The district is home to almost 2,000 listed buildings, 48 Scheduled Ancient Monuments, 57 Conservation Areas, 21 historic parks and gardens, one protected wreck site and 12 museums.

The current development plan for the District includes only one historic environment policy and a strategic site policy for Dover Western Heights. Such an approach is at odds with current government advice which requires that local planning authorities set out in their Local Plans a positive strategy for the conservation and enjoyment of the historic environment, including heritage that is most at risk through neglect, decay or other threats.
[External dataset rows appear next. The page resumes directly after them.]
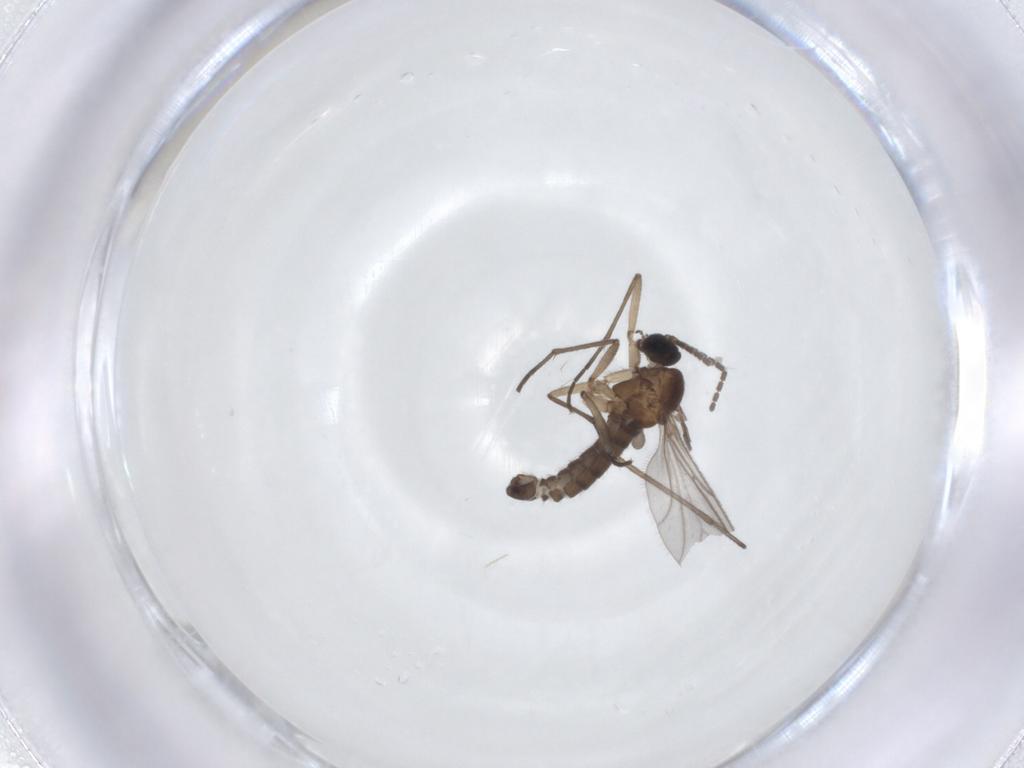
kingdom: Animalia
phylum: Arthropoda
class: Insecta
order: Diptera
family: Sciaridae
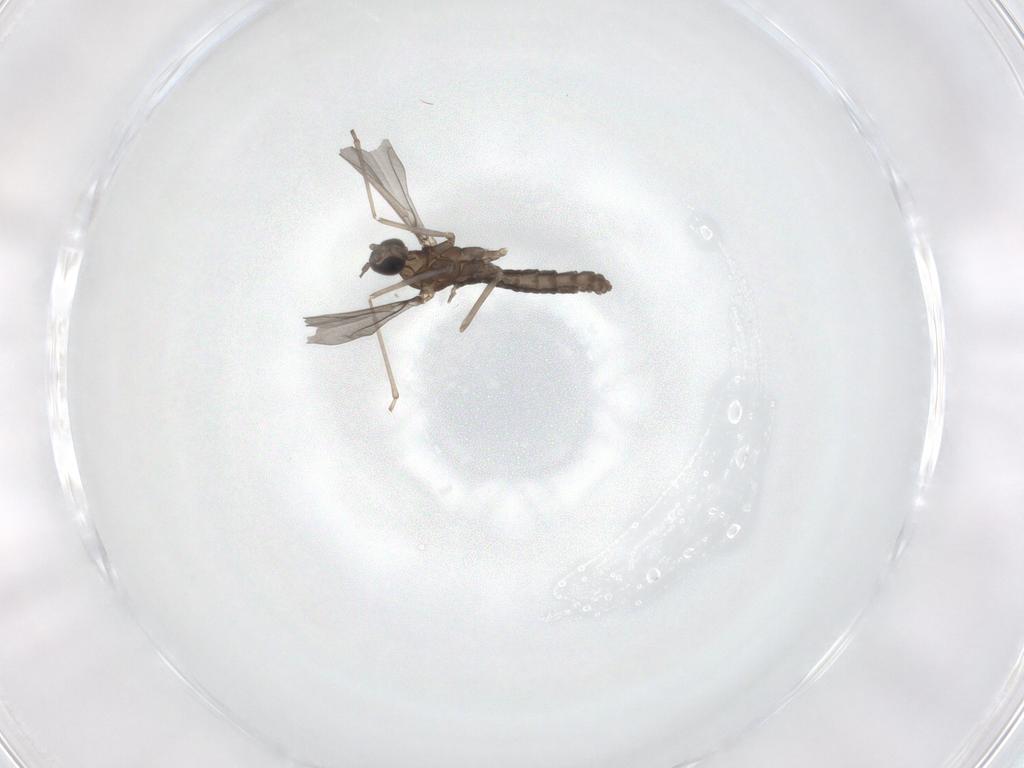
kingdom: Animalia
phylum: Arthropoda
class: Insecta
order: Diptera
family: Cecidomyiidae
Draft Historic Environment Policies Map

What are the key issues to consider?

From initial consultation, and the evidence we have collected so far, we have identified the following key issues in respect to the historic environment:

  • To promote the conservation and, where appropriate, the restoration and enhancement of the District’s heritage assets, in order to protect their significance and to ensure that they can be best appreciated and enjoyed by future generations.
  • To encourage the role that the District’s historic environment and heritage assets can play in the local economy and in enabling and informing new development to secure better outcomes from sustainable growth.
  • To reconcile the need for energy efficient and low carbon building technologies and design, with the need to ensure that the historic and architectural character of the Districts heritage assets is sustained.
  • To improve access to, understanding of, and enjoyment of the Districts historic environment, including the securing of a sustainable future for the Dover Western Heights Fortifications through the unlocking of the value of its military heritage and its unique setting and by widening its appeal as a strategic location for inward investment.
View our Evidence Base

How could these be addressed through planning policy and what is our preferred approach?

The policy options for addressing the key issues identified are set out below:

Historic Environment Policy Options

The current planning policy framework for the District includes only one historic environment policy (for applications affecting Historic Parks and Gardens, Policy DM19), and a strategic site policy for Dover Western Heights (Policy LA11). Such an approach is at odds with the NPPF which requires local planning authorities to set out a positive strategy for the conservation and enjoyment of the historic environment, including heritage assets most at risk through neglect, decay or other threats. A strategic policy for protecting the rich historic environment of the district is therefore considered to be essential for the Local Plan 2040.

In considering the delivery of such an overarching strategy, policy options include separate policies for different categories of heritage assets; namely listed buildings, conservation areas, archaeological remains and scheduled ancient monuments, historic parks and gardens and protected wreck sites or one generic policy for all heritage assets. Given the exceptional wealth and diversity of the heritage assets that Dover District enjoys, policies for different categories of heritage assets is the preferred approach, with the exception of including a standalone policy for the one protected wreck site in the district, which it was felt would be adequately covered by both the strategic policy and a policy for designated heritage assets.

As this district is particularly rich in heritage assets, a number of them iconic, the option of having site specific policies for significant heritage assets was also considered. Of the principal assets, there is a substantial evidence base for the Dover Western Heights fortifications and therefore a policy for this important site is considered appropriate.

Finally, following the Council’s declaration of a climate change emergency and commitment to the delivery of a carbon neutral district by 2050, it is considered important that the Plan include clear policy to guide proposals for energy efficiency improvements to heritage assets in order to ensure that their heritage significance is sufficiently protected. Current advice from Historic England, which requires clear adoption of a ‘whole building’ approach, forms the basis of the preferred approach. It is considered that this best ensures that proposals are based on an understanding of the methods of construction, fabric and history of the individual building or assets, in order to deliver solutions that sustain heritage significance, save energy and maintain a healthy indoor environment for the occupiers. There is the option of a standalone policy for such retrofitting proposals or to include policy on this issue within the policy on designated and non-designated heritage assets. The preferred approach is for the latter, given that the majority of such proposals that will come forward will do so as applications for alterations to listed buildings or to non-designated heritage assets in conservation areas.